The French enlightenment ideology that is still supported consciously or not by intelligentsia everywhere produced totalitarian states ruled by intelligentsia either highly credentialed or self-taught, but always convinced that they represent the General Will of people and it gives them right to kill, torture, and starve individuals of this people by millions.

Contemporary EU type systems based mainly on mix of French and British enlightenment when there is theoretical acceptance of rights of people, but it accompanied by practical reality when these rights easily subverted to “General will” that intelligentsia (with or without aristocracy) is expressing due to its members superior education, knowledge, and morals. Obviously rights notwithstanding, government violently suppresses all individuals and groups that do not agree and would not comply with this will.

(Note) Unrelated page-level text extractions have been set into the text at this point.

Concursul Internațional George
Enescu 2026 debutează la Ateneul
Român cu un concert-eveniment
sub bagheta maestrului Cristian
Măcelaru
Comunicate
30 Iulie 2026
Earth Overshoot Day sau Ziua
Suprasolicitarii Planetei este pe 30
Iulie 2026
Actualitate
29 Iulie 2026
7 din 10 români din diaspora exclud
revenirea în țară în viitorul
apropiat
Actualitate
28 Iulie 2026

Finally American Enlightenment produced contemporary America, which, despite strong influence of European ideas and even periodic capture of government power by individuals driven by these ideas, still remains the country in which individual enjoy first amendment allowing unrestricted free expression, freedom of movement, relatively free market based productive activities, and the second amendment that allow to have guns to protect all of these.

I actually think that technological development will eventually leave only ideas of individual liberty that grew from American enlightenment operational, because no other set of ideas would be capable providing meaningful live in the era of complete automation.